As I told my friend Jane yesterday, I so should not have gone to the Clinton-Bailey Market. I came away with 100 pounds of tomatoes! Well, just about. I got a deal on them. I spent $11 on a half bushel which is pretty good in this day and age.

However they are use 'em or lose'em tomatoes. So now I have to use them.

I am making ketchup!

That is not as unglamorous as it sounds. I made this ketchup a few years ago out of "The Joy of Cooking" and it is delicious. I burned through all my jars of it. It is different from store-bought ketchup. It is spicy rather than sweet. My mom wants some of it because it would be better for her. Plus she likes that sweet/sour taste you get with the homemade stuff.

Right now the ketchup is bubbling happily in the pot on the stove so in a minute I am going to go work on the book. I have cleared several hours for Leonard Pennario so that is my day.

Meanwhile I find myself laughing at everything I had to go through to get this project going. It did not take long. There was just a lot of drama crammed into the time it did take.

First I had to find the recipe. My copy of "The Joy of Cooking" is all beat up and missing its index and also missing the chapter early in the book where it tells of preserving. That book has the only ketchup recipe I want to use. Surprisingly, this is the new "Joy," not the old one. The new one has a good chapter on canning and preserving including a great chili sauce and an excellent tomato chutney. Unfortunately though I had the book new in hardcover, it was cheaply bound and completely fell apart. It could not withstand the rigors of my kitchen. So I have lost most of that chapter, alas.

However.

I did find the ketchup recipe! I thought I had the page stuck between the other pages and sure enough, I did! It took me a while to find it but still. Yay for me!

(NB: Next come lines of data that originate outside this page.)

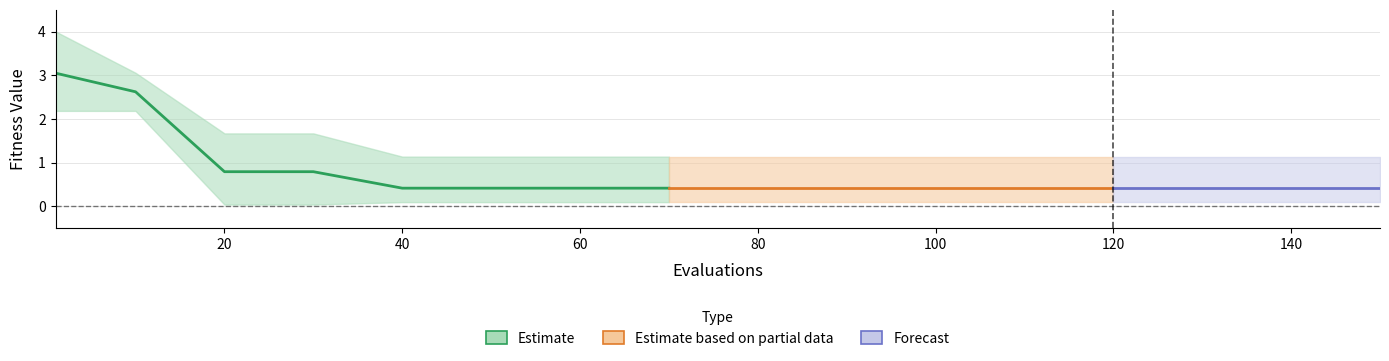

Reading left to right, what are all the values shown in this chart?

mean: 3.0	2.6	0.8	0.8	0.4	0.4	0.4	0.4	0.4	0.4	0.4	0.4	0.4	0.4	0.4	0.4
best: 2.2	2.2	0.0	0.0	0.1	0.1	0.1	0.1	0.1	0.1	0.1	0.1	0.1	0.1	0.1	0.1
worst: 4.0	3.1	1.7	1.7	1.1	1.1	1.1	1.1	1.1	1.1	1.1	1.1	1.1	1.1	1.1	1.1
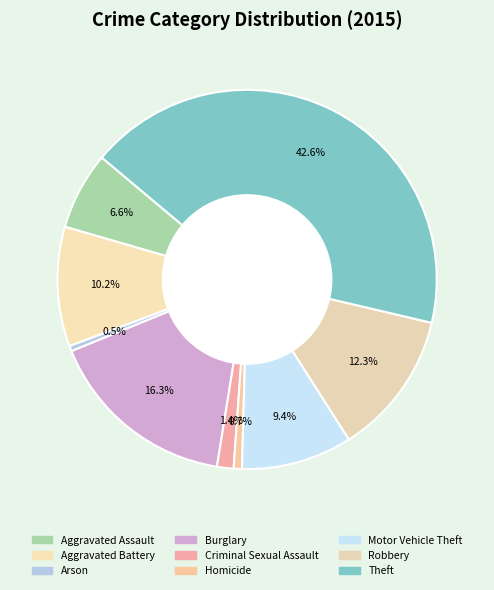

True or false: Aggravated Battery accounts for 10% of the total.

True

So that was one thing. Next I had to find my canning equipment.

I was looking for this big canning pot I knew I had. It was an upgrade from the one I used to use. But zut alors, I found the pot but not the thingie that goes inside and holds the jars. What in the world?

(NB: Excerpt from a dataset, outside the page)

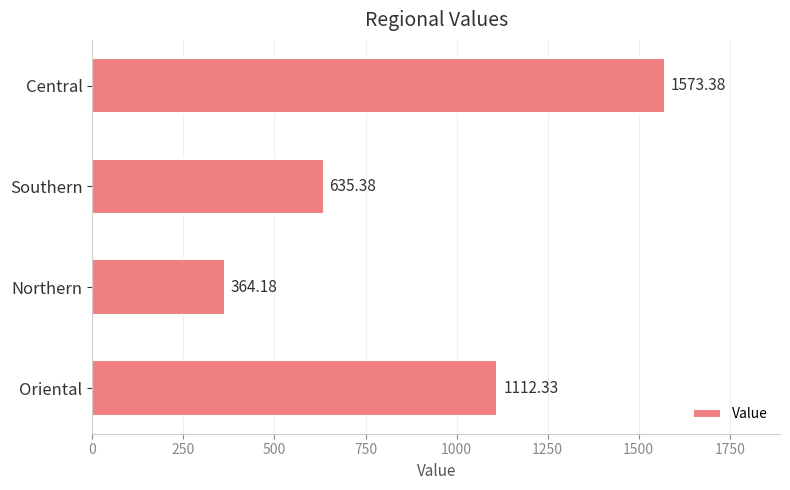

Where is the data nearest to the value 968?

Oriental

Where was that jar holder thingie?

While I was looking, I came upon the greatest little canning pot. It is a mini-canner! Just the size of a normal stock pot, with the greatest little jar holder rack inside. This canner was brand-new, too. It still had the price sticker on it from -- I love this -- Vidler's five and ten, in East Aurora.

"Oh-kaaaay," I said out loud, looking at this.

Who knew I had this canner? I could not remember having seen it before in my life.

A piece of paper inside told the story. It came from the Tonawanda Goodwill. It had cost me $2. What a steal! Way to go, me!

Now for the jars. Ah! I found a brand new box of wide-mouth Ball pints. Well, brand new in a way of speaking. The box of jars was from about 1960, looks like, but the box and the jars are both in practically mint condition. I forget whose basement I bought this box out of.

Next, the lids. This could be a challenge. But St. Lawrence, the patron saint of cooks, was smiling down on me: I found a box of brand-new wide-mouth lids, all ready to go. I am more organized than I give myself credit for, you know. Except for the canner -- well, and the recipe -- everything was in the right area.

So now I am cooking. I am cooking with gas!

Wow, news flash! Looking around on the Internet for the "Joy of Cooking" recipe, in hopes I could link to it, I could not find it -- but somebody did say it is in the old edition too, spelled Catsup. I checked and it is! This is the 1970s-era edition we are talking about now, not the 1940s edition. It was not in the 1940s edition. I checked.

OK, now I have to run and apply my research skills to a certain concert pianist.

I cannot let these tomatoes eat my life!